携帯電話メーカ最大手のフィンランドNokiaは2月25日(現地時間)、英ケンブリッジ大と共同で開発したナノテクノロジデバイスのコンセプト端末となる「Morph」を発表した。原子レベルで制御するナノテクノロジを土台とし、柔軟性のある素材を用いることで「(これまでの)携帯電話をまったく別の形に変える」としている。

Morphは、ハエの体毛1本ほどの面積に1万ものトランジスタを搭載したナノテクノロジ端末。ナノテクノロジを利用することで、柔軟性のある素材、透明なエレクトロニクス、セルフクリーニングな表面を持つ端末を可能にした。
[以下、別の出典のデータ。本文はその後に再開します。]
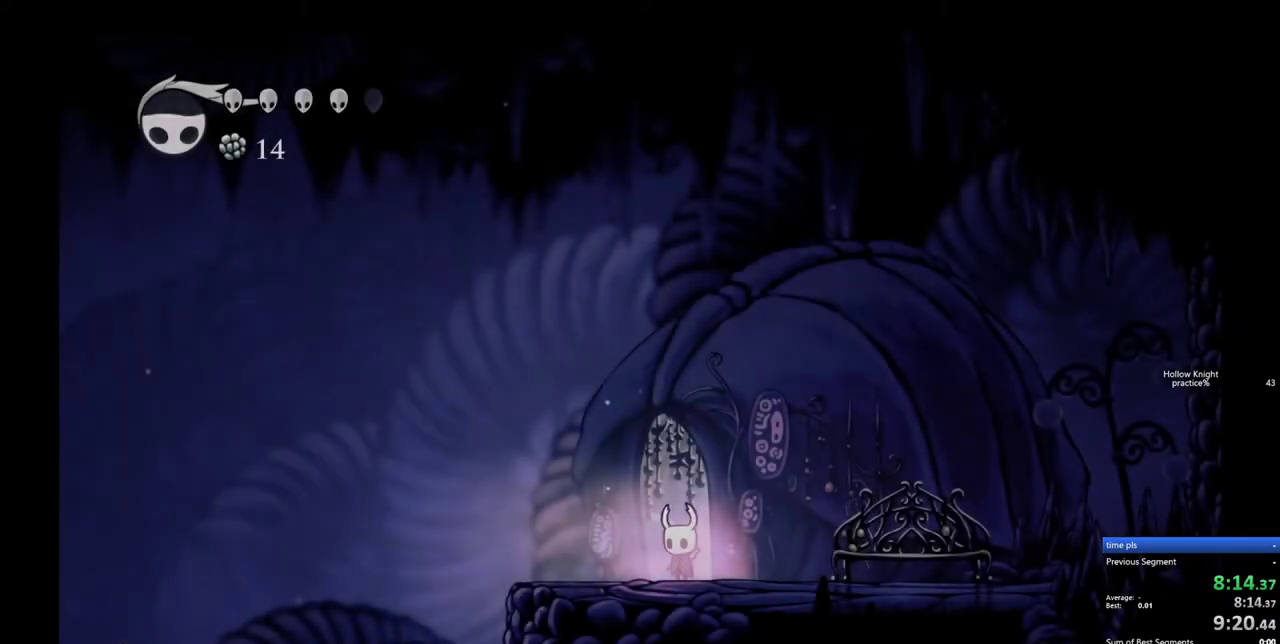
{"keys": [], "events": [[100, "right", "down"], [250, "dash", "down"], [333, "dash", "up"], [433, "right", "up"]]}
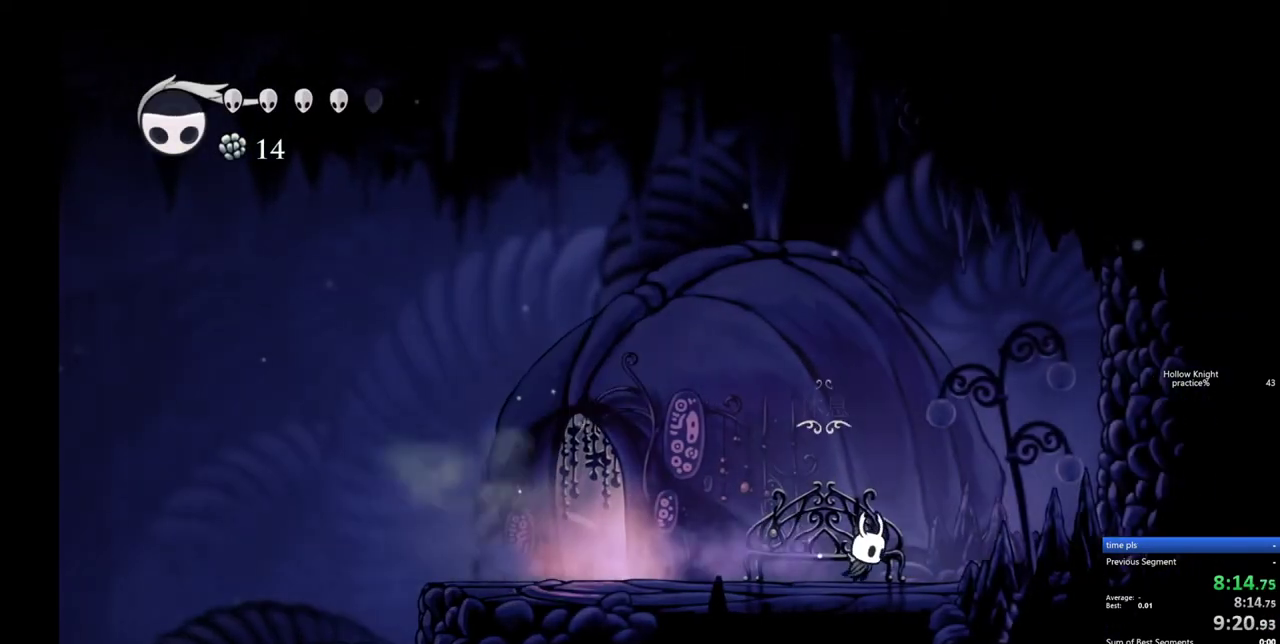
{"keys": ["down"], "events": [[17, "down", "down"], [117, "down", "up"], [400, "down", "down"]]}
ナノ構造により端末はストレッチ性があり、開いたり折りたたんだり丸めたりといったことが可能。腕時計にも見えるブレスレットとして装着することもできる。ブレスレットとクリップ型の小型コントローラとして切り離して利用できるほか、壁紙を変えるように端末の全体の色や模様を自在に変えることができる。ユーザは生活のシーンに応じて端末の形や色を適応させられそうだ。

Morphの表面は3Dキーボードを採用、セルフクリーニング機能により汚れや水滴から保護する。これにより、端末の耐久性を改善し、寿命を長引かせることができるという。表面を「ナノグラス」構造で覆うことで、太陽電池の機能ももたせられるという。また、高密度ストレージ素材を利用することで、バッテリそのものも小型化・薄型化できるとしている。このほか、センサ機能を利用して近くにある物質を分析したり、空中にある特定の化学化合物を検出するなどのことも可能という。

MorphはNokiaのリサーチ部門であるNokia Research Centerの研究プロジェクトとしてスタートした。Nokiaは2007年3月にケンブリッジ大と研究開発で提携しており、以来、同大学内に施設を立ち上げ、ナノテク分野ではケンブリッジ大ナノサイエンスセンタと共同で開発を進めてきた。

Nokiaでは、Morphの技術要素は今後7年のうちに携帯端末に統合されていくが、当初はハイエンド端末のみに利用されるだろうと見ている。製造での課題が解決されれば大量生産が可能となり、価格が下がるだろうという。

Nokiaとケンブリッジ大は、Morphを米国ニューヨーク州にあるニューヨーク近代美術館で5月12日まで開催される「Design and The Elastic Mind」に共同出展している。